* Instructions for the task
Print every line between the one holding "Q: What is the" and the one holding "Number of watches on the white backdrop: 17", inclusive, word for word. Leave the pictures out.
[BEGIN]
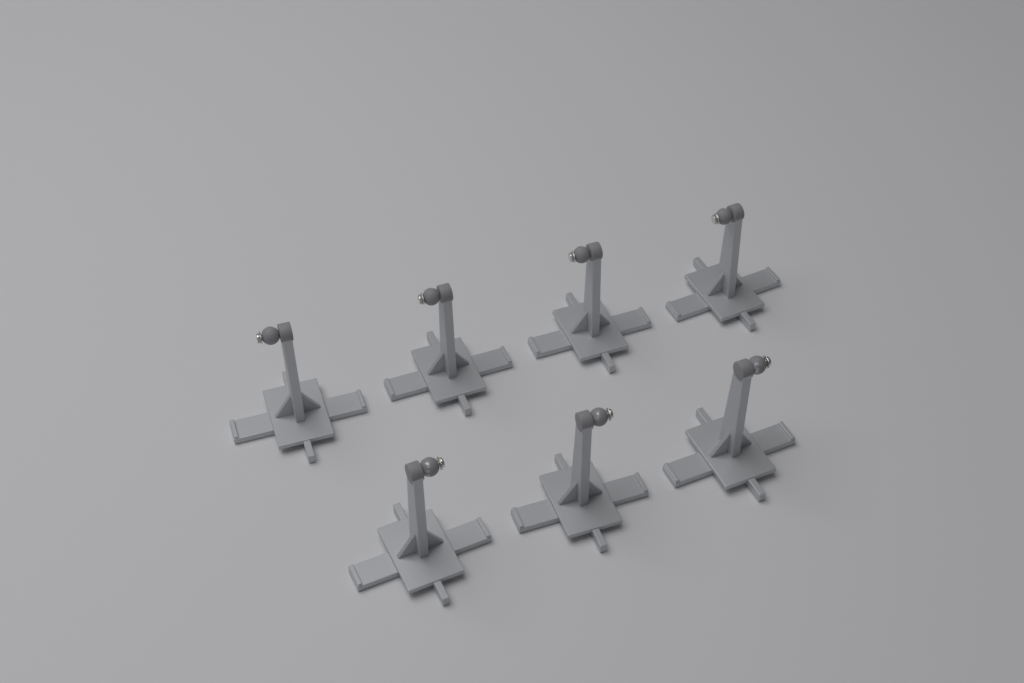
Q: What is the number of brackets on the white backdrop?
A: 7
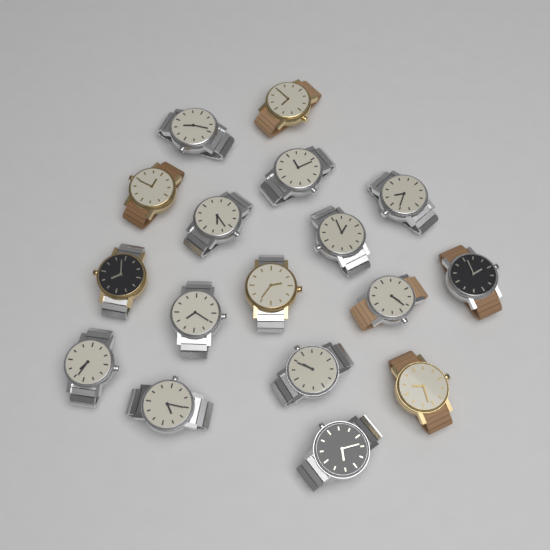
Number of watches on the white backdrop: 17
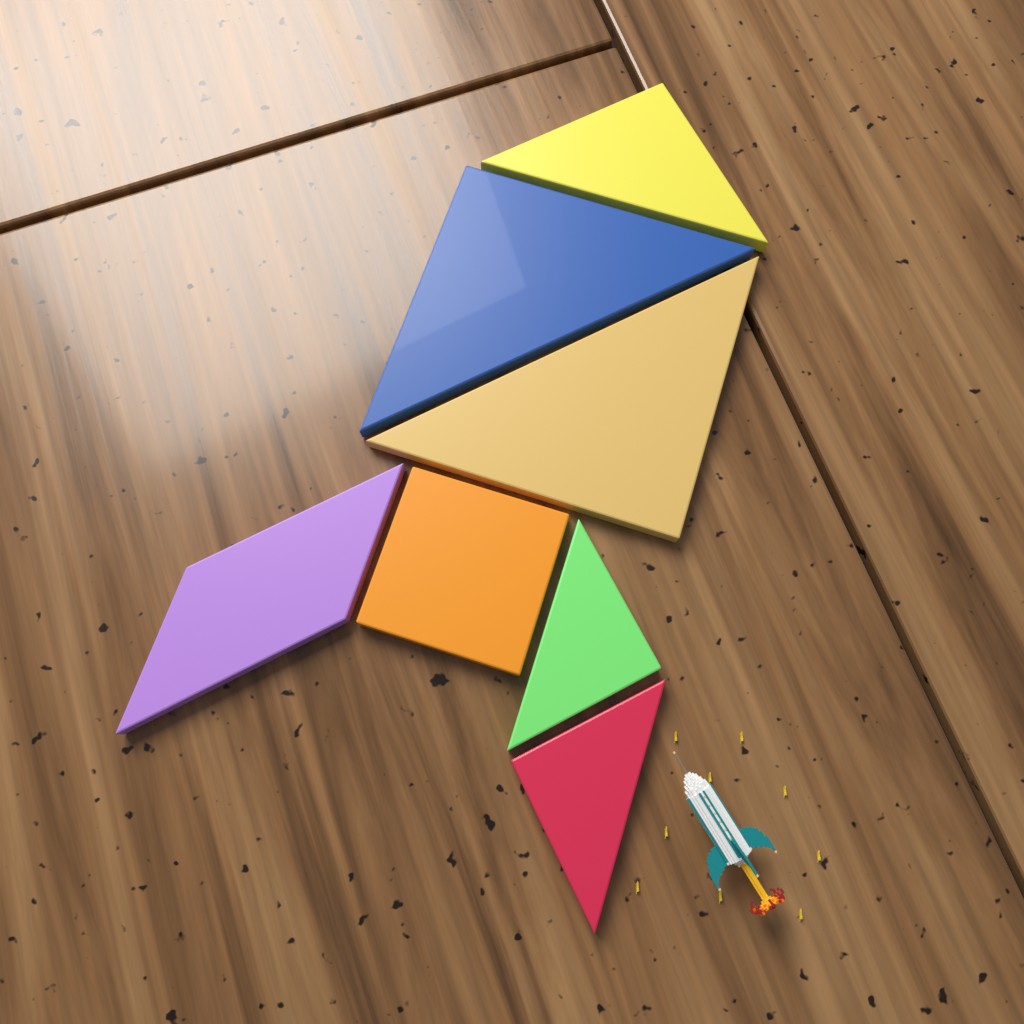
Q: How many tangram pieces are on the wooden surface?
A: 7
[END]
[BEGIN]
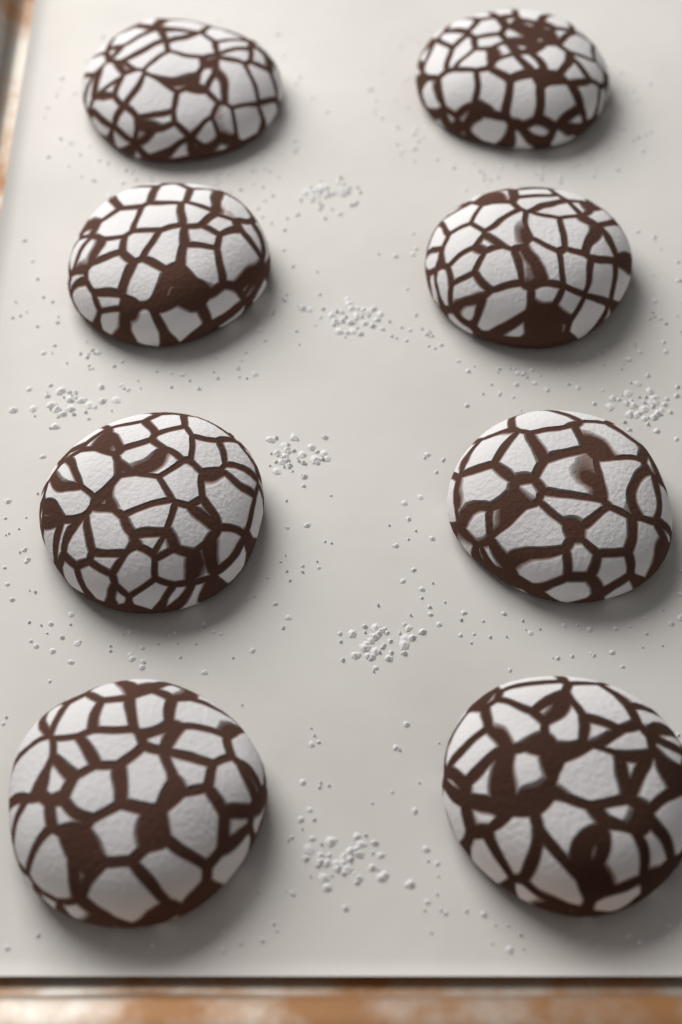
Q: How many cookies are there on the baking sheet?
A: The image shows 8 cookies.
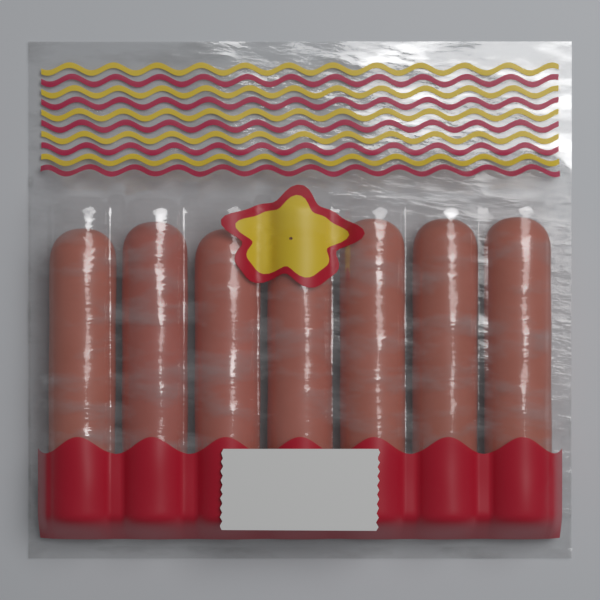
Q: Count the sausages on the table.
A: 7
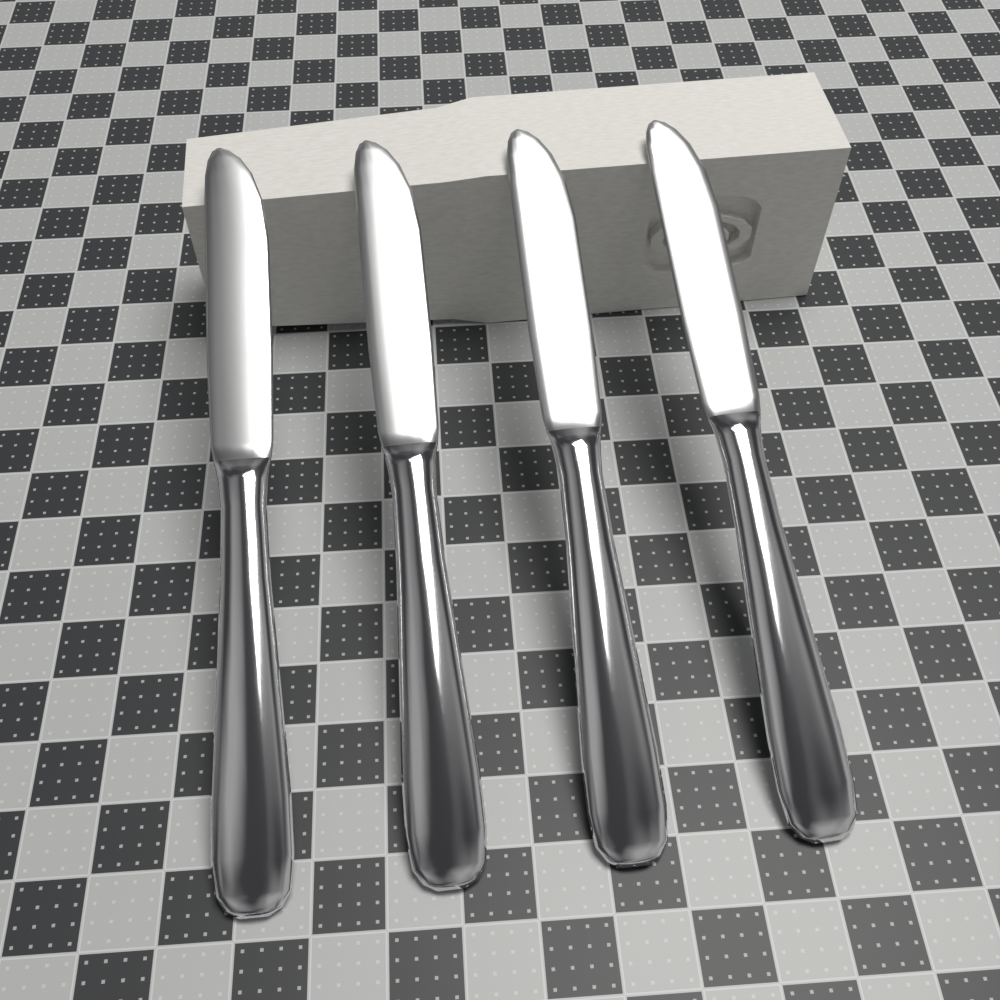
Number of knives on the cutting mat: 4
[END]
* The completed task
Q: What is the number of brackets on the white backdrop?
A: 7
Number of watches on the white backdrop: 17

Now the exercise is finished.